What you need to do:
1 > From the Walter Zermatten article below, copy the passage from "- 1992–1994: Argentinos" up to and including "Rivadavia (Venado Tuerto)".
2 > Answer these questions using the Walter Zermatten article below:
(a) Where was Zermatten born?
(b) Which team did he play for in 2000?
(c) In which league did Deportivo Quito play while he was with the club?
3 > In the Walter Zermatten article below, turn the paragraph that begins "Walter Fabián Zermatten (born 14 October 1971" into a list of its main facts.

Walter Zermatten

Personal information
- Full name: Walter Fabián Zermatten
- Date of birth: 14 October 1971 (age 53)
- Place of birth: Isidro Casanova, Argentina
- Position(s): Midfielder

Team information
- Current team: Cañuelas Fútbol Club

Senior career*
- Years: Team / Apps / (Gls)
- 1992–1994: Argentinos Juniors / 20 / (1)
- 1994–1995: Instituto
- 1995–1996: Andino Sport Club
- 1996–1997: Temperley
- 1997–1999: Banfield
- 1999: Defensores de Belgrano
- 2000: Querétaro
- 2001–2002: Deportivo Quito
- 2002: Técnico Universitario
- 2004: Deportivo Táchira
- 2005: Dinamo Tirana
- 2005: The Strongest
- 2006: C.D.Argentino Monte Maíz (Argentina)
- 2006–2008: Club Sportivo Rivadavia (Venado Tuerto)
- 2008–: River Plate PR

= Walter Zermatten =

Argentine footballer

 Walter Fabián Zermatten (born 14 October 1971 in Isidro Casanova) is an Argentine footballer who coaches the River Plate PR in the Puerto Rico Soccer League. He is married and is the father of two. As a player, he made his professional debut at the age of 21. After playing for the River Plate PR he became their coach in 2009.

==Club career==
Zermatten previously played for Argentinos Juniors in the Primera División Argentina. He also had a spell with Deportivo Quito in Serie A de Ecuador.

Recorded information:
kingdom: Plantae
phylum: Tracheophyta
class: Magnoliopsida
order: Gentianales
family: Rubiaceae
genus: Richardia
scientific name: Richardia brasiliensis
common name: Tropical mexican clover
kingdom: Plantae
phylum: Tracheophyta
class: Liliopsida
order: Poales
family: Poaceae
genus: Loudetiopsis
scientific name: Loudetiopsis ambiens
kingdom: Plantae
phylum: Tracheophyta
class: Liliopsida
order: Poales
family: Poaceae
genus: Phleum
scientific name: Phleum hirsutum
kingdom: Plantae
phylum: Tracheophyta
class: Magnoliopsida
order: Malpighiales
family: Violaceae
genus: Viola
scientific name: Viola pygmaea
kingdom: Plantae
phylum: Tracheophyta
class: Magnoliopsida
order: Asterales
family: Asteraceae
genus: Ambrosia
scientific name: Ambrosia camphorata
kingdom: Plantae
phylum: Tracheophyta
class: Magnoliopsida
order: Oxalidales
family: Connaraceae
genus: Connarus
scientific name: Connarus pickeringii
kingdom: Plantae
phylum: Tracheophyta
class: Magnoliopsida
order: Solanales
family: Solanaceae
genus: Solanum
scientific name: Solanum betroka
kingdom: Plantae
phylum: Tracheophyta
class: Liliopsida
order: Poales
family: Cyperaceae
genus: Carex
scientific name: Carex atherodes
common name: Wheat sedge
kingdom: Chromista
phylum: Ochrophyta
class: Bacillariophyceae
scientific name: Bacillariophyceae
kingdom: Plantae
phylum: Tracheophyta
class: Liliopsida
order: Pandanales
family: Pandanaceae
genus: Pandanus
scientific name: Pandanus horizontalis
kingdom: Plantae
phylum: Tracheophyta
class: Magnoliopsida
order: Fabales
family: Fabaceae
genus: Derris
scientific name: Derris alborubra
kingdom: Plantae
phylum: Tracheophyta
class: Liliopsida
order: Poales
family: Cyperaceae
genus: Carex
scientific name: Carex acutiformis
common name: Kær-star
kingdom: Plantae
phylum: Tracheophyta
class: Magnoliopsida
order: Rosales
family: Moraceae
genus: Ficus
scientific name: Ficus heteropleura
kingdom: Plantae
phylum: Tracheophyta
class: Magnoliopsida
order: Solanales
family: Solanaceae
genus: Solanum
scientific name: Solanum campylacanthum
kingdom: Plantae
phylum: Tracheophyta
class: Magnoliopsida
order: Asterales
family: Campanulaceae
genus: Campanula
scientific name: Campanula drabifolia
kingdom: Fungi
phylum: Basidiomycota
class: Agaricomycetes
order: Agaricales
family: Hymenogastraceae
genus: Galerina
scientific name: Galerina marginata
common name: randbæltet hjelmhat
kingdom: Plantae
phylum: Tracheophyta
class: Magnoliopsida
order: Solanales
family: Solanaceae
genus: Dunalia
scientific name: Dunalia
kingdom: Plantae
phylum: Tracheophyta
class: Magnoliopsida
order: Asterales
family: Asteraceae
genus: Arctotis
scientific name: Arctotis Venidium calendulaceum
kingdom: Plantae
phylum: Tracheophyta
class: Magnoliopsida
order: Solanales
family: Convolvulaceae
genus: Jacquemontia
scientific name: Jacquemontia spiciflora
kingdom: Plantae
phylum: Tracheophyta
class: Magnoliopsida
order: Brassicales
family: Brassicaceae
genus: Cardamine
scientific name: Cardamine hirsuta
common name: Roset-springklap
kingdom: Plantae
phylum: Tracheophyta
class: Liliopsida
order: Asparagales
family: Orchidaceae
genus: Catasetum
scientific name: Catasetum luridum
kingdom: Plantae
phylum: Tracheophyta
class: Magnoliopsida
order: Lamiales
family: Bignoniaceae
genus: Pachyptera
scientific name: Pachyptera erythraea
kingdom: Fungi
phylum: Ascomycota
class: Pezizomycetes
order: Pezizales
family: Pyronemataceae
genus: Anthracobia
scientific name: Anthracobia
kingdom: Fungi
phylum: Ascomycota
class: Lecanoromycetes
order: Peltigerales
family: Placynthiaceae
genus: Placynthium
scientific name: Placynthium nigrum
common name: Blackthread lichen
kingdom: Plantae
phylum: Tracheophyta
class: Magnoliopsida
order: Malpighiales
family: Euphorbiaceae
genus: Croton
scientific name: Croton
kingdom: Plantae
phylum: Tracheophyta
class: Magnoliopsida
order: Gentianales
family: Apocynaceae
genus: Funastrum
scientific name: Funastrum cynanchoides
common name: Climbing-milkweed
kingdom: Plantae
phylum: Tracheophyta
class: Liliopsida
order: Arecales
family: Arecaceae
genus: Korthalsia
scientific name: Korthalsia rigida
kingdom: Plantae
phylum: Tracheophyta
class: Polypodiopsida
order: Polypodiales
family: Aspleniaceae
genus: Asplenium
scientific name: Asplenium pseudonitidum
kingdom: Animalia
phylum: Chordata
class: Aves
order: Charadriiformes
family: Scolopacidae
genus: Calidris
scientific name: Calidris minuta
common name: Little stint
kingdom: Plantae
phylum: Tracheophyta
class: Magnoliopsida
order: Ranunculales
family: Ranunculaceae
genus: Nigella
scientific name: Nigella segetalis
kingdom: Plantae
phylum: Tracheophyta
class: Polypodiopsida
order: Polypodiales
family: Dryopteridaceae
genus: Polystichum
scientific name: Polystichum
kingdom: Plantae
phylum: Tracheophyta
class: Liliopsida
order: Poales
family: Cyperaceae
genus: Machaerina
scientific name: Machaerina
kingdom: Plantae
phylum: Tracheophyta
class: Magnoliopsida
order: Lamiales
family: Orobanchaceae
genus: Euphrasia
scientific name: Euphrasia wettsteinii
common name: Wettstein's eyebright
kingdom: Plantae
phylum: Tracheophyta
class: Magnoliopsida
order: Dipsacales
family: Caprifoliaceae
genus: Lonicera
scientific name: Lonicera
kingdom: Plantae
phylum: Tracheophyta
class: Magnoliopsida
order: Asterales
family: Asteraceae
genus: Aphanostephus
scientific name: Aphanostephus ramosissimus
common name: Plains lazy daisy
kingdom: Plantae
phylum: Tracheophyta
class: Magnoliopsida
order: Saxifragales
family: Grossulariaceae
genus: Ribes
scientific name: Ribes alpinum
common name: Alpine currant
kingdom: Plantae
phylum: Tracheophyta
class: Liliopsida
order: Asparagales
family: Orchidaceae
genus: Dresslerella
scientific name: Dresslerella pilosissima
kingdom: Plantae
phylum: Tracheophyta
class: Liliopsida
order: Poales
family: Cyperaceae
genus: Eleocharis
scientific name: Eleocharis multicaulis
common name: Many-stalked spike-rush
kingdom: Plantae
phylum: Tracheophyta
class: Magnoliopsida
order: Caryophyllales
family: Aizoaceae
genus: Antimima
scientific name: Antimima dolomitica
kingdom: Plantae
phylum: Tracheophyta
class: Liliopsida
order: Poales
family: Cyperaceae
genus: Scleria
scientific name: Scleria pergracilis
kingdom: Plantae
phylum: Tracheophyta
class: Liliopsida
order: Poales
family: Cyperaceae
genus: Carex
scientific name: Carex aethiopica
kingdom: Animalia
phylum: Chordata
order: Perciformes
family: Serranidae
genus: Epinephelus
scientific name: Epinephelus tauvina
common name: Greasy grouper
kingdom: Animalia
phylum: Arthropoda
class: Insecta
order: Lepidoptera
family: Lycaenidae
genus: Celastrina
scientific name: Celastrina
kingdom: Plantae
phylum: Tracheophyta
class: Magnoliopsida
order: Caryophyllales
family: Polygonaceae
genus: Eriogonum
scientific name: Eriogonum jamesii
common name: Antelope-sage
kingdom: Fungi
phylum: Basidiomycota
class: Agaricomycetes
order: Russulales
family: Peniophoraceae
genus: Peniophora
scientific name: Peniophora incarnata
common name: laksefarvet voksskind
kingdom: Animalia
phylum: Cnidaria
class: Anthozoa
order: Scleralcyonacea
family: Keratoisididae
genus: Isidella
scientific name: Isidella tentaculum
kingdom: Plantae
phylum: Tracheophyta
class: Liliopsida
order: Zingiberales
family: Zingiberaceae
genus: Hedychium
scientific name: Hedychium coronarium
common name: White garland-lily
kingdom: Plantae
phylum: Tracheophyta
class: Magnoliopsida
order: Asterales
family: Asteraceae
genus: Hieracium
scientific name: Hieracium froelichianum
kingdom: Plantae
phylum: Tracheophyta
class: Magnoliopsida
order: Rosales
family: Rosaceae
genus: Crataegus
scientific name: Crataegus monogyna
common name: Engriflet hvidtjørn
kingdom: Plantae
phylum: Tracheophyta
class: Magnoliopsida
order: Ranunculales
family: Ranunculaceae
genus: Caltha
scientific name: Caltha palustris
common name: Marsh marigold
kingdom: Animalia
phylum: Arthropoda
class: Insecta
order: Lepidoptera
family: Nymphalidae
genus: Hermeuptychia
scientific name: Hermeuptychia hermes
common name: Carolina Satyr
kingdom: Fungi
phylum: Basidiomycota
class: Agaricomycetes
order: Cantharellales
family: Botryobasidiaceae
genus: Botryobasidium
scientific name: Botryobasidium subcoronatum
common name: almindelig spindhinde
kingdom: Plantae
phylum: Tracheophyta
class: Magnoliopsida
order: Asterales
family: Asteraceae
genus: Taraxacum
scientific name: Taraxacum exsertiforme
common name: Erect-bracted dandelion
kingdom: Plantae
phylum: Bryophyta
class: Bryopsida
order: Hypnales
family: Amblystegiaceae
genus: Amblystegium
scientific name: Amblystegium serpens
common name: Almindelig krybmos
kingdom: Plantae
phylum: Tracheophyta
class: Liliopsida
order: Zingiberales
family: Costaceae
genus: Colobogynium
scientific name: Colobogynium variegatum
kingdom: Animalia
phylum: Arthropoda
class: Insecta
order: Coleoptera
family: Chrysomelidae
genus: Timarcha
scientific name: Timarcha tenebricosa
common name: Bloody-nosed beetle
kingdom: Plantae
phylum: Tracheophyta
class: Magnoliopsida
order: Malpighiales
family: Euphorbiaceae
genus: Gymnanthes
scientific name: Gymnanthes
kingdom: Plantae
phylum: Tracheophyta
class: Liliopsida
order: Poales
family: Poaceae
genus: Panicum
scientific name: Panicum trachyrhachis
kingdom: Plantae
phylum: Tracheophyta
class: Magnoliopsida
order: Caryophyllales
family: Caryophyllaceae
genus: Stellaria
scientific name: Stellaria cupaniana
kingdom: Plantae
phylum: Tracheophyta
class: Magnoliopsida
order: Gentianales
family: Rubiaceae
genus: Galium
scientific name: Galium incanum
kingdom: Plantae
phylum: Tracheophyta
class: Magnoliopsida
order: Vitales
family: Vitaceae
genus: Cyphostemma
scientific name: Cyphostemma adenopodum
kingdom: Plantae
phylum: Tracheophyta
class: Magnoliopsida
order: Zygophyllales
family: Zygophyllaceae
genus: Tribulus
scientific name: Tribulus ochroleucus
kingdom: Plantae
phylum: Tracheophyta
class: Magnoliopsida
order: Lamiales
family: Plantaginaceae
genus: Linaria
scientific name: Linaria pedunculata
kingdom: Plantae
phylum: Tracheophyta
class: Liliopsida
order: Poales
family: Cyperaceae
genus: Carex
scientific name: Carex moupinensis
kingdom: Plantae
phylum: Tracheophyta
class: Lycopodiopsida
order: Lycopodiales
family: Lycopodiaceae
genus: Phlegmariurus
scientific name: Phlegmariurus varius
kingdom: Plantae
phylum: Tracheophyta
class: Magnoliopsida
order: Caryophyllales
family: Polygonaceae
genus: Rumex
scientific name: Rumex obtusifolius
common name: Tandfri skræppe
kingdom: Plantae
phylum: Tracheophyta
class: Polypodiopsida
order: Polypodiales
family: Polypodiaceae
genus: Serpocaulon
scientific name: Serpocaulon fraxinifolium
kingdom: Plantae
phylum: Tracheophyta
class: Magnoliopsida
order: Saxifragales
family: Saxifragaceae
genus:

Solutions to the problems:
1 >
- 1992–1994: Argentinos Juniors / 20 / (1)
- 1994–1995: Instituto
- 1995–1996: Andino Sport Club
- 1996–1997: Temperley
- 1997–1999: Banfield
- 1999: Defensores de Belgrano
- 2000: Querétaro
- 2001–2002: Deportivo Quito
- 2002: Técnico Universitario
- 2004: Deportivo Táchira
- 2005: Dinamo Tirana
- 2005: The Strongest
- 2006: C.D.Argentino Monte Maíz (Argentina)
- 2006–2008: Club Sportivo Rivadavia (Venado Tuerto)

2 >
(a) Isidro Casanova, Argentina
(b) Querétaro
(c) Serie A de Ecuador

3 >
- Born 14 October 1971 in Isidro Casanova
- Argentine footballer
- Coaches River Plate PR in the Puerto Rico Soccer League
- Married, father of two
- Made his professional debut at age 21
- Became River Plate PR's coach in 2009 after playing for the club